[Directions] In the data that follows, every line containing the word "menggugah" should be returned.

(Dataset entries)
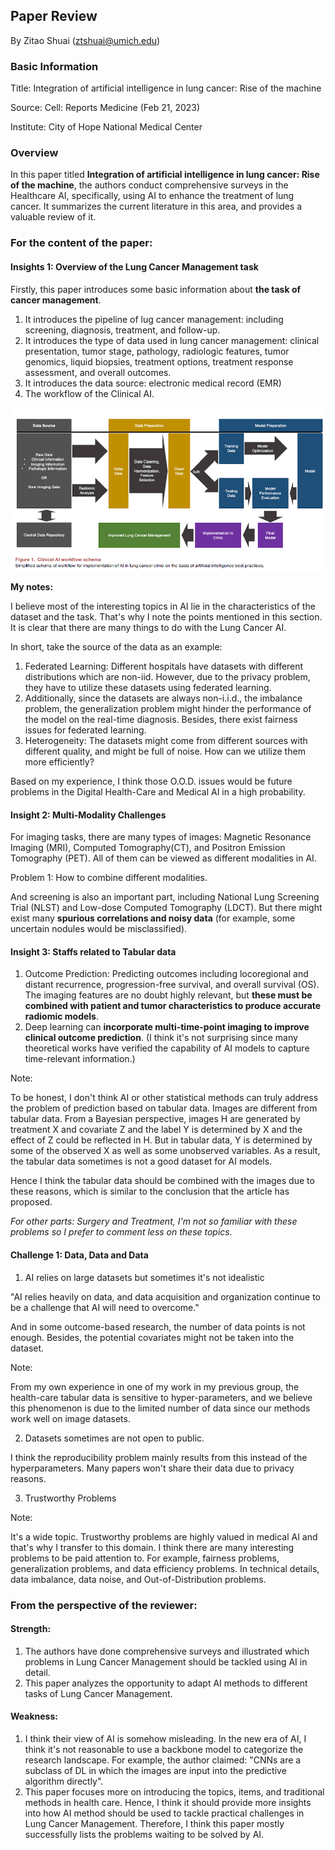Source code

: ## Paper Review

By Zitao Shuai (ztshuai@umich.edu) 

### Basic Information

Title: Integration of artificial intelligence in lung cancer: Rise of the machine

Source: Cell: Reports Medicine (Feb 21, 2023)

Institute: City of Hope National Medical Center

### Overview

In this paper titled **Integration of artificial intelligence in lung cancer: Rise of the machine**,  the authors conduct comprehensive surveys in the Healthcare AI, specifically, using AI to enhance the treatment of lung cancer. It summarizes the current literature in this area, and provides a valuable review of it.

### For the content of the paper:

#### Insights 1:  Overview of the Lung Cancer Management task

Firstly, this paper introduces some basic information about **the task of cancer management**.

1. It introduces the pipeline of lug cancer management: including screening, diagnosis, treatment, and follow-up.
2. It introduces the type of data used in lung cancer management: clinical presentation, tumor stage, pathology, radiologic features, tumor genomics, liquid biopsies, treatment options, treatment response assessment, and overall outcomes.
3. It introduces the data source: electronic medical record (EMR)
4. The workflow of the Clinical AI.

![image-20230918034751634](asset/image-20230918034751634.png)

**My notes:**

I believe most of the interesting topics in AI lie in the characteristics of the dataset and the task. That's why I note the points mentioned in this section. It is clear that there are many things to do with the Lung Cancer AI.

In short, take the source of the data as an example:

1. Federated Learning: Different hospitals have datasets with different distributions which are non-iid. However, due to the privacy problem, they have to utilize these datasets using federated learning.
2. Additionally, since the datasets are always non-i.i.d., the imbalance problem, the generalization problem might hinder the performance of the model on the real-time diagnosis. Besides, there exist fairness issues for federated learning. 
3. Heterogeneity: The datasets might come from different sources with different quality, and might be full of noise. How can we utilize them more efficiently?

Based on my experience, I think those O.O.D. issues would be future problems in the Digital Health-Care and Medical AI in a high probability.

#### Insight 2: Multi-Modality Challenges

For imaging tasks, there are many types of images: Magnetic Resonance Imaging (MRI), Computed Tomography(CT), and Positron Emission Tomography (PET). All of them can be viewed as different modalities in AI.

Problem 1: How to combine different modalities.

And screening is also an important part, including National Lung Screening Trial (NLST) and Low-dose Computed Tomography (LDCT). But there might exist many **spurious correlations and noisy data** (for example, some uncertain nodules would be misclassified).

#### Insight 3: Staffs related to Tabular data

1. Outcome Prediction: Predicting outcomes including locoregional and distant
   recurrence, progression-free survival, and overall survival (OS). The imaging features are no doubt highly relevant, but **these must be combined with patient and tumor characteristics to produce accurate radiomic models**.
2. Deep learning can **incorporate multi-time-point imaging to improve clinical outcome prediction**. (I think it's not surprising since many theoretical works have verified the capability of AI models to capture time-relevant information.)

Note:

To be honest, I don't think AI or other statistical methods can truly address the problem of prediction based on tabular data. Images are different from tabular data. From a Bayesian perspective, images H are generated by treatment X and covariate Z and the label Y is determined by X and the effect of Z could be reflected in H. But in tabular data, Y is determined by some of the observed X as well as some unobserved variables. As a result, the tabular data sometimes is not a good dataset for AI models. 

Hence I think the tabular data should be combined with the images due to these reasons, which is similar to the conclusion that the article has proposed.

*For other parts: Surgery and Treatment, I'm not so familiar with these problems so I prefer to comment less on these topics.*

#### Challenge 1: Data, Data and Data

1. AI relies on large datasets but sometimes it's not idealistic

"AI relies heavily on data, and data acquisition and organization continue to be a challenge that AI will need to overcome."

And in some outcome-based research, the number of data points is not enough. Besides, the potential covariates might not be taken into the dataset.

Note:

From my own experience in one of my work in my previous group, the health-care tabular data is sensitive to hyper-parameters, and we believe this phenomenon is due to the limited number of data since our methods work well on image datasets.

2. Datasets sometimes are not open to public.

I think the reproducibility problem mainly results from this instead of the hyperparameters. Many papers won't share their data due to privacy reasons.

3. Trustworthy Problems

Note:

It's a wide topic. Trustworthy problems are highly valued in medical AI and that's why I transfer to this domain. I think there are many interesting problems to be paid attention to. For example, fairness problems, generalization problems, and data efficiency problems. In technical details, data imbalance, data noise, and Out-of-Distribution problems.

### From the perspective of the reviewer:

#### Strength:

1. The authors have done comprehensive surveys and illustrated which problems in Lung Cancer Management should be tackled using AI in detail. 
2. This paper analyzes the opportunity to adapt AI methods to different tasks of Lung Cancer Management. 

#### Weakness:

1. I think their view of AI is somehow misleading. In the new era of AI, I think it's not reasonable to use a backbone model to categorize the research landscape. For example, the author claimed: "CNNs are a subclass of
   DL in which the images are input into the predictive algorithm
   directly".
2. This paper focuses more on introducing the topics, items, and traditional methods in health care. Hence, I think it should provide more insights into how AI method should be used to tackle practical challenges in Lung Cancer Management. Therefore, I think this paper mostly successfully lists the problems waiting to be solved by AI.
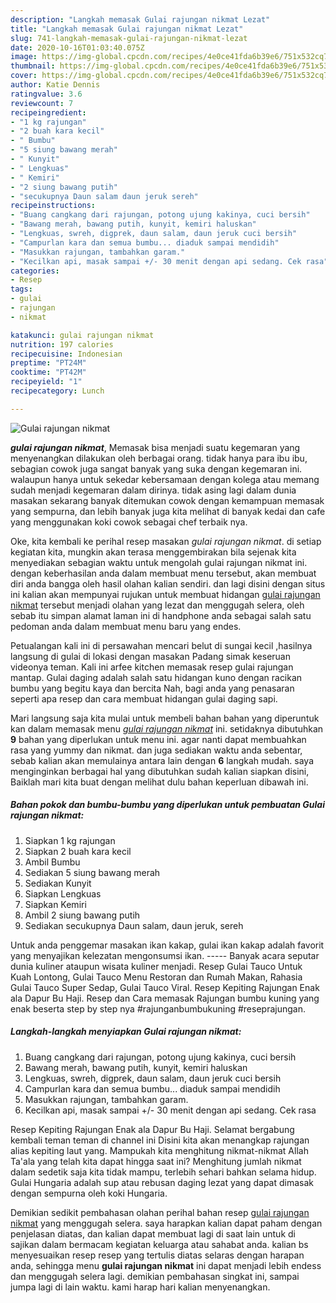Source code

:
 ```yaml
---
description: "Langkah memasak Gulai rajungan nikmat Lezat"
title: "Langkah memasak Gulai rajungan nikmat Lezat"
slug: 741-langkah-memasak-gulai-rajungan-nikmat-lezat
date: 2020-10-16T01:03:40.075Z
image: https://img-global.cpcdn.com/recipes/4e0ce41fda6b39e6/751x532cq70/gulai-rajungan-nikmat-foto-resep-utama.jpg
thumbnail: https://img-global.cpcdn.com/recipes/4e0ce41fda6b39e6/751x532cq70/gulai-rajungan-nikmat-foto-resep-utama.jpg
cover: https://img-global.cpcdn.com/recipes/4e0ce41fda6b39e6/751x532cq70/gulai-rajungan-nikmat-foto-resep-utama.jpg
author: Katie Dennis
ratingvalue: 3.6
reviewcount: 7
recipeingredient:
- "1 kg rajungan"
- "2 buah kara kecil"
- " Bumbu"
- "5 siung bawang merah"
- " Kunyit"
- " Lengkuas"
- " Kemiri"
- "2 siung bawang putih"
- "secukupnya Daun salam daun jeruk sereh"
recipeinstructions:
- "Buang cangkang dari rajungan, potong ujung kakinya, cuci bersih"
- "Bawang merah, bawang putih, kunyit, kemiri haluskan"
- "Lengkuas, swreh, digprek, daun salam, daun jeruk cuci bersih"
- "Campurlan kara dan semua bumbu... diaduk sampai mendidih"
- "Masukkan rajungan, tambahkan garam."
- "Kecilkan api, masak sampai +/- 30 menit dengan api sedang. Cek rasa"
categories:
- Resep
tags:
- gulai
- rajungan
- nikmat

katakunci: gulai rajungan nikmat 
nutrition: 197 calories
recipecuisine: Indonesian
preptime: "PT24M"
cooktime: "PT42M"
recipeyield: "1"
recipecategory: Lunch

---
```



![Gulai rajungan nikmat](https://img-global.cpcdn.com/recipes/4e0ce41fda6b39e6/751x532cq70/gulai-rajungan-nikmat-foto-resep-utama.jpg)

<b><i>gulai rajungan nikmat</i></b>, Memasak bisa menjadi suatu kegemaran yang menyenangkan dilakukan oleh berbagai orang. tidak hanya para ibu ibu, sebagian cowok juga sangat banyak yang suka dengan kegemaran ini. walaupun hanya untuk sekedar kebersamaan dengan kolega atau memang sudah menjadi kegemaran dalam dirinya. tidak asing lagi dalam dunia masakan sekarang banyak ditemukan cowok dengan kemampuan memasak yang sempurna, dan lebih banyak juga kita melihat di banyak kedai dan cafe yang menggunakan koki cowok sebagai chef terbaik nya.

Oke, kita kembali ke perihal resep masakan <i>gulai rajungan nikmat</i>. di setiap kegiatan kita, mungkin akan terasa menggembirakan bila sejenak kita menyediakan sebagian waktu untuk mengolah gulai rajungan nikmat ini. dengan keberhasilan anda dalam membuat menu tersebut, akan membuat diri anda bangga oleh hasil olahan kalian sendiri. dan lagi disini dengan situs ini kalian akan mempunyai rujukan untuk membuat hidangan <u>gulai rajungan nikmat</u> tersebut menjadi olahan yang lezat dan menggugah selera, oleh sebab itu simpan alamat laman ini di handphone anda sebagai salah satu pedoman anda dalam membuat menu baru yang endes.

Petualangan kali ini di persawahan mencari belut di sungai kecil ,hasilnya langsung di gulai di lokasi dengan masakan Padang simak keseruan videonya teman. Kali ini arfee kitchen memasak resep gulai rajungan mantap. Gulai daging adalah salah satu hidangan kuno dengan racikan bumbu yang begitu kaya dan bercita Nah, bagi anda yang penasaran seperti apa resep dan cara membuat hidangan gulai daging sapi.


Mari langsung saja kita mulai untuk membeli bahan bahan yang diperuntuk kan dalam memasak menu <u><i>gulai rajungan nikmat</i></u> ini. setidaknya dibutuhkan <b>9</b> bahan yang diperlukan untuk menu ini. agar nanti dapat membuahkan rasa yang yummy dan nikmat. dan juga sediakan waktu anda sebentar, sebab kalian akan memulainya antara lain dengan <b>6</b> langkah mudah. saya menginginkan berbagai hal yang dibutuhkan sudah kalian siapkan disini, Baiklah mari kita buat dengan melihat dulu bahan keperluan dibawah ini.

<!--inarticleads1-->

##### Bahan pokok dan bumbu-bumbu yang diperlukan untuk pembuatan Gulai rajungan nikmat:

1. Siapkan 1 kg rajungan
1. Siapkan 2 buah kara kecil
1. Ambil  Bumbu
1. Sediakan 5 siung bawang merah
1. Sediakan  Kunyit
1. Siapkan  Lengkuas
1. Siapkan  Kemiri
1. Ambil 2 siung bawang putih
1. Sediakan secukupnya Daun salam, daun jeruk, sereh


Untuk anda penggemar masakan ikan kakap, gulai ikan kakap adalah favorit yang menyajikan kelezatan mengonsumsi ikan. ----- Banyak acara seputar dunia kuliner ataupun wisata kuliner menjadi. Resep Gulai Tauco Untuk Kuah Lontong, Gulai Tauco Menu Restoran dan Rumah Makan, Rahasia Gulai Tauco Super Sedap, Gulai Tauco Viral. Resep Kepiting Rajungan Enak ala Dapur Bu Haji. Resep dan Cara memasak Rajungan bumbu kuning yang enak beserta step by step nya #rajunganbumbukuning #reseprajungan. 

<!--inarticleads2-->

##### Langkah-langkah menyiapkan Gulai rajungan nikmat:

1. Buang cangkang dari rajungan, potong ujung kakinya, cuci bersih
1. Bawang merah, bawang putih, kunyit, kemiri haluskan
1. Lengkuas, swreh, digprek, daun salam, daun jeruk cuci bersih
1. Campurlan kara dan semua bumbu... diaduk sampai mendidih
1. Masukkan rajungan, tambahkan garam.
1. Kecilkan api, masak sampai +/- 30 menit dengan api sedang. Cek rasa


Resep Kepiting Rajungan Enak ala Dapur Bu Haji. Selamat bergabung kembali teman teman di channel ini Disini kita akan menangkap rajungan alias kepiting laut yang. Mampukah kita menghitung nikmat-nikmat Allah Ta&#39;ala yang telah kita dapat hingga saat ini? Menghitung jumlah nikmat dalam sedetik saja kita tidak mampu, terlebih sehari bahkan selama hidup. Gulai Hungaria adalah sup atau rebusan daging lezat yang dapat dimasak dengan sempurna oleh koki Hungaria. 

Demikian sedikit pembahasan olahan perihal bahan resep <u>gulai rajungan nikmat</u> yang menggugah selera. saya harapkan kalian dapat paham dengan penjelasan diatas, dan kalian dapat membuat lagi di saat lain untuk di sajikan dalam bermacam kegiatan keluarga atau sahabat anda. kalian bs menyesuaikan resep resep yang tertulis diatas selaras dengan harapan anda, sehingga menu <b>gulai rajungan nikmat</b> ini dapat menjadi lebih endess dan menggugah selera lagi. demikian pembahasan singkat ini, sampai jumpa lagi di lain waktu. kami harap hari kalian menyenangkan.

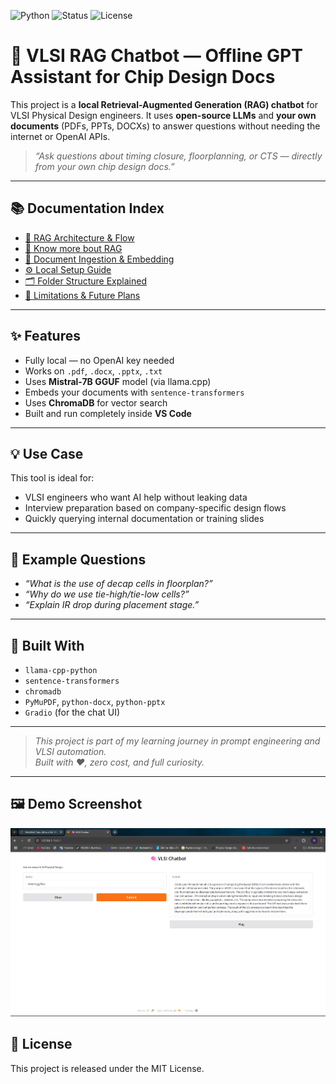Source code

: ![Python](https://img.shields.io/badge/Python-3.10-blue)
![Status](https://img.shields.io/badge/Project-Active-brightgreen)
![License](https://img.shields.io/badge/License-MIT-yellow)
# 🧠 VLSI RAG Chatbot — Offline GPT Assistant for Chip Design Docs

This project is a **local Retrieval-Augmented Generation (RAG) chatbot** for VLSI Physical Design engineers. It uses **open-source LLMs** and **your own documents** (PDFs, PPTs, DOCXs) to answer questions without needing the internet or OpenAI APIs.

> _“Ask questions about timing closure, floorplanning, or CTS — directly from your own chip design docs.”_

---

## 📚 Documentation Index

- [🧠 RAG Architecture & Flow](ARCHITECTURE.md)
- [📑 Know more bout RAG ](Retrieval_Augmented_Generation.md)
- [📄 Document Ingestion & Embedding](INGESTION.md)
- [⚙️ Local Setup Guide](SETUP_GUIDE.md)
- [🗂 Folder Structure Explained](FOLDER_STRUCTURE.md)
- [🚧 Limitations & Future Plans](FUTURE_PLANS.md)

---

## ✨ Features

- Fully local — no OpenAI key needed
- Works on `.pdf`, `.docx`, `.pptx`, `.txt`
- Uses **Mistral-7B GGUF** model (via llama.cpp)
- Embeds your documents with `sentence-transformers`
- Uses **ChromaDB** for vector search
- Built and run completely inside **VS Code**

---

## 💡 Use Case

This tool is ideal for:

- VLSI engineers who want AI help without leaking data
- Interview preparation based on company-specific design flows
- Quickly querying internal documentation or training slides

---

## 🧪 Example Questions

- _“What is the use of decap cells in floorplan?”_
- _“Why do we use tie-high/tie-low cells?”_
- _“Explain IR drop during placement stage.”_

---

## 👏 Built With

- `llama-cpp-python`
- `sentence-transformers`
- `chromadb`
- `PyMuPDF`, `python-docx`, `python-pptx`
- `Gradio` (for the chat UI)

---

> _This project is part of my learning journey in prompt engineering and VLSI automation._  
> _Built with ❤️, zero cost, and full curiosity._

---
## 🖼️ Demo Screenshot

![Chatbot UI](chatbot_ui.png)

## 🔗 License

This project is released under the MIT License.
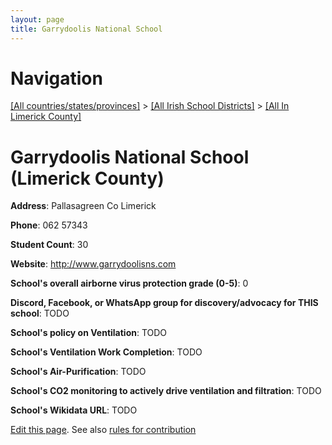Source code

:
 ```yaml
---
layout: page
title: Garrydoolis National School
---
```

# Navigation

[[All countries/states/provinces]](../../..) > [[All Irish School Districts]](../..) > [[All In Limerick County]](..)

# Garrydoolis National School (Limerick County)

**Address**: Pallasagreen Co Limerick

**Phone**: 062 57343

**Student Count**: 30

**Website**: <http://www.garrydoolisns.com>

**School's overall airborne virus protection grade (0-5)**: 0

**Discord, Facebook, or WhatsApp group for discovery/advocacy for THIS school**: TODO

**School's policy on Ventilation**: TODO

**School's Ventilation Work Completion**: TODO

**School's Air-Purification**: TODO

**School's CO2 monitoring to actively drive ventilation and filtration**: TODO

**School's Wikidata URL**: TODO


[Edit this page](https://github.com/ventilate-schools/Ireland/edit/main/./Limerick_County/Garrydoolis_National_School.md). See also [rules for contribution](../../../contribution-rules/)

[Exercise solution]
Oke, kita kembali ke perihal resep masakan <i>gulai rajungan nikmat</i>. di setiap kegiatan kita, mungkin akan terasa menggembirakan bila sejenak kita menyediakan sebagian waktu untuk mengolah gulai rajungan nikmat ini. dengan keberhasilan anda dalam membuat menu tersebut, akan membuat diri anda bangga oleh hasil olahan kalian sendiri. dan lagi disini dengan situs ini kalian akan mempunyai rujukan untuk membuat hidangan <u>gulai rajungan nikmat</u> tersebut menjadi olahan yang lezat dan menggugah selera, oleh sebab itu simpan alamat laman ini di handphone anda sebagai salah satu pedoman anda dalam membuat menu baru yang endes.
Demikian sedikit pembahasan olahan perihal bahan resep <u>gulai rajungan nikmat</u> yang menggugah selera. saya harapkan kalian dapat paham dengan penjelasan diatas, dan kalian dapat membuat lagi di saat lain untuk di sajikan dalam bermacam kegiatan keluarga atau sahabat anda. kalian bs menyesuaikan resep resep yang tertulis diatas selaras dengan harapan anda, sehingga menu <b>gulai rajungan nikmat</b> ini dapat menjadi lebih endess dan menggugah selera lagi. demikian pembahasan singkat ini, sampai jumpa lagi di lain waktu. kami harap hari kalian menyenangkan.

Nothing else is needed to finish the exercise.